- Your goal -
Where the records below reach the line containing "is an immunohistochemistry", start transcribing, and end with the line containing "cancer (intraductal carcinoma)", exactly and with nothing else added.

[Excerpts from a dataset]
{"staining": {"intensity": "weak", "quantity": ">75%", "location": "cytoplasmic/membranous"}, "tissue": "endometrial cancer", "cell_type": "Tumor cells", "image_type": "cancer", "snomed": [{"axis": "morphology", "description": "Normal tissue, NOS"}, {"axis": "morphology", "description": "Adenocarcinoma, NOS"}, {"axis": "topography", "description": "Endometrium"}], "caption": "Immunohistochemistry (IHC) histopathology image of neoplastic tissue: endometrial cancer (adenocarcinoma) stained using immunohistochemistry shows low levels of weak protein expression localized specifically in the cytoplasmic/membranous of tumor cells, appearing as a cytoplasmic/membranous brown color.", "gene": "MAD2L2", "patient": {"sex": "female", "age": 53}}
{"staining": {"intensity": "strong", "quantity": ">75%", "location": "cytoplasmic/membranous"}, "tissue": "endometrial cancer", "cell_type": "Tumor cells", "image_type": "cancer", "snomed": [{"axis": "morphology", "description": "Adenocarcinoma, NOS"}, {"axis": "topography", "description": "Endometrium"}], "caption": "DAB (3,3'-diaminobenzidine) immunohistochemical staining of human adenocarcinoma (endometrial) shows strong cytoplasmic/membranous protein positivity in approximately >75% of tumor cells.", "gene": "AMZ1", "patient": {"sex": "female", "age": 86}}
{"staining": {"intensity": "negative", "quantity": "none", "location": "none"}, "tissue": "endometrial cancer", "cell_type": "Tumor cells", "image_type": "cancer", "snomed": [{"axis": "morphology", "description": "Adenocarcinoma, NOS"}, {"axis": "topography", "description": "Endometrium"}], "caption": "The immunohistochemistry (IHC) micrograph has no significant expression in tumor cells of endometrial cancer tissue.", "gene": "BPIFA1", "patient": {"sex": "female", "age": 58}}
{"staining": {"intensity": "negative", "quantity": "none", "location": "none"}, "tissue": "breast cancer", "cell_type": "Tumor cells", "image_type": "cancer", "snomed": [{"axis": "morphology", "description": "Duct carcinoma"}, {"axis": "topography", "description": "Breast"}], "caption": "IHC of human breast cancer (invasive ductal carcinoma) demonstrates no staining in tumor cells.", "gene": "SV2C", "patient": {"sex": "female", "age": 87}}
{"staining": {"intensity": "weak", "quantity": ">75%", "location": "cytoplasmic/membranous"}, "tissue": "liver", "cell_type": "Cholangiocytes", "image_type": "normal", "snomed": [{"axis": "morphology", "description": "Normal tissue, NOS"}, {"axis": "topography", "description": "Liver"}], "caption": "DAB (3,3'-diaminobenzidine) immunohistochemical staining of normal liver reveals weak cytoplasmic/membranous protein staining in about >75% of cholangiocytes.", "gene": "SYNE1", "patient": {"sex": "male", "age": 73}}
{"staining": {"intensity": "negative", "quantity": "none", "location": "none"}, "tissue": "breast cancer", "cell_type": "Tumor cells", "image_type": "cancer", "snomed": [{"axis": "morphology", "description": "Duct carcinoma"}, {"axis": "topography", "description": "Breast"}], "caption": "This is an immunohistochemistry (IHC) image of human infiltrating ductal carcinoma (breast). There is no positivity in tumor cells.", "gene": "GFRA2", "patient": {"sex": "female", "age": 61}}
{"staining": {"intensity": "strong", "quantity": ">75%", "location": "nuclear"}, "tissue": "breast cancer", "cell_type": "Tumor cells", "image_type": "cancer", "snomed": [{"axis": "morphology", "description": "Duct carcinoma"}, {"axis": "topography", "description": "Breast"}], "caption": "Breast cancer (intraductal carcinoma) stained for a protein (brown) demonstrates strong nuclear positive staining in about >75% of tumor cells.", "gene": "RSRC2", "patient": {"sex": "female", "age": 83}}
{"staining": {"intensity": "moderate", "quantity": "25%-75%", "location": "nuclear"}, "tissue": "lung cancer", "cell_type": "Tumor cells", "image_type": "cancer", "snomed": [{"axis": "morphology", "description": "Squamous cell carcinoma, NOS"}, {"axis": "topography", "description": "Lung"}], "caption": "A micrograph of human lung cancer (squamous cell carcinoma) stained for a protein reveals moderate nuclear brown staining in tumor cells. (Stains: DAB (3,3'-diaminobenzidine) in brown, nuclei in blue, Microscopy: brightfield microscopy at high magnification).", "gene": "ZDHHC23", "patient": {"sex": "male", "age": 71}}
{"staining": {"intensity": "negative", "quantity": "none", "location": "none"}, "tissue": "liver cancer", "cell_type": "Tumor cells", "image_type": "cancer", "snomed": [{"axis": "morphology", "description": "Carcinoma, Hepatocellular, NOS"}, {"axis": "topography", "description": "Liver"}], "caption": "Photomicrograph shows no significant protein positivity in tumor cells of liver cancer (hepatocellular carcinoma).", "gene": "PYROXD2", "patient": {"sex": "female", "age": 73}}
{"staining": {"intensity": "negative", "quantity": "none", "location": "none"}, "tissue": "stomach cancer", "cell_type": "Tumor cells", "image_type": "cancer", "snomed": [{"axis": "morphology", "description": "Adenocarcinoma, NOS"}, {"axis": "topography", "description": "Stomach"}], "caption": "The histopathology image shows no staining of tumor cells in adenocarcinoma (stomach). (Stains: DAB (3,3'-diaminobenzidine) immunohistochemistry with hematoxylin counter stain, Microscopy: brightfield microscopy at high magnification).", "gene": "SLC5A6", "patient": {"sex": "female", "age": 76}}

- Written response -
{"staining": {"intensity": "negative", "quantity": "none", "location": "none"}, "tissue": "breast cancer", "cell_type": "Tumor cells", "image_type": "cancer", "snomed": [{"axis": "morphology", "description": "Duct carcinoma"}, {"axis": "topography", "description": "Breast"}], "caption": "This is an immunohistochemistry (IHC) image of human infiltrating ductal carcinoma (breast). There is no positivity in tumor cells.", "gene": "GFRA2", "patient": {"sex": "female", "age": 61}}
{"staining": {"intensity": "strong", "quantity": ">75%", "location": "nuclear"}, "tissue": "breast cancer", "cell_type": "Tumor cells", "image_type": "cancer", "snomed": [{"axis": "morphology", "description": "Duct carcinoma"}, {"axis": "topography", "description": "Breast"}], "caption": "Breast cancer (intraductal carcinoma) stained for a protein (brown) demonstrates strong nuclear positive staining in about >75% of tumor cells.", "gene": "RSRC2", "patient": {"sex": "female", "age": 83}}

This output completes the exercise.